= Wu Hanyue =

Lady Wu Hanyue (吳漢月) (913 - July 17, 952), formally the Lady Dowager Gongyi of Wuyue (吳越國恭懿太夫人), was the mother of Qian Chu (King Zhongyi, né Qian Hongchu), the fifth and final king of the Chinese state Wuyue of the Five Dynasties and Ten Kingdoms period.

==Background==
Lady Wu was born in 913, by which time Wuyue was an independent state under the rule of its first king, Qian Liu. She was from Qiantang (錢塘, in modern Hangzhou, Zhejiang) and was a daughter of the officer Wu Ke (吳珂). She was a concubine of Qian Hongchu's father, Wuyue's second king Qian Yuanguan (King Wenmu) (whose wife was Lady Ma). She gave birth to his ninth son, Qian Hongchu, in 929.

==Biography==
It was said that she was much favored by Qian Yuanguan's wife Lady Ma, and that she was good at playing the guqin. She was also said to be kind and frugal, and a follower of Taoism, such that whenever she heard of Qian Yuanguan carrying out severe punishments, her face would be saddened.

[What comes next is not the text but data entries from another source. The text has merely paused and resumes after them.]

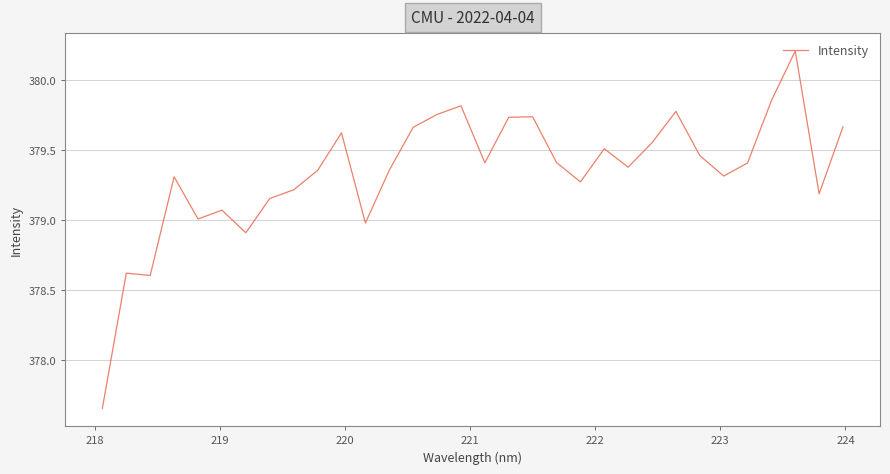

What is the maximum value shown in the chart?

380.2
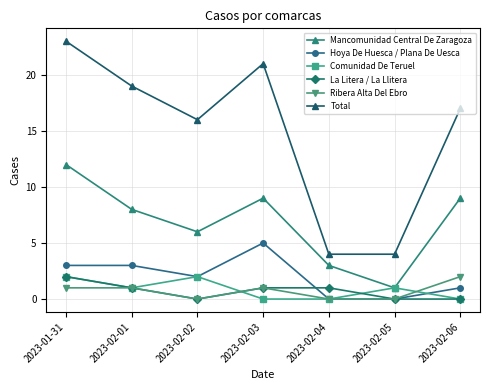

True or false: La Litera / La Llitera has a value of 1 at 2023-02-02.

False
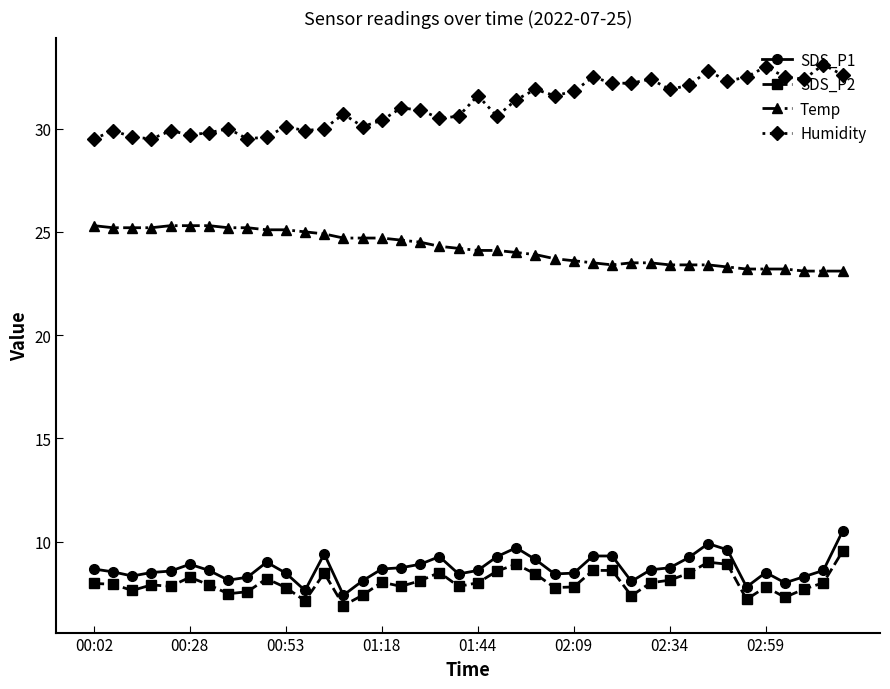

True or false: Temp and Humidity cross at least once.

False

In 947, Qian Hongchu's older brother, then-king Qian Hongzong (King Wenxun), was deposed by the general Hu Jinsi. Hu made Qian Hongchu king, It was said that whenever Qian Hongchu wanted to promote his mother's family members, Lady Wu would urge against it, and whenever she met her family members, she would encourage them to do good and rebuke them if they did not, so while she was alike, there were no improper actions taken by the Wu family members. In 949, Emperor Yin of Later Han, to whom Qian Hongchu was formally a vassal, created her the Lady Dowager Shunde of Wuyue. She died in 952. Then-reigning Emperor Taizu of Later Zhou honored her and gave her the posthumous name of Gongyi ("respectful and benevolent").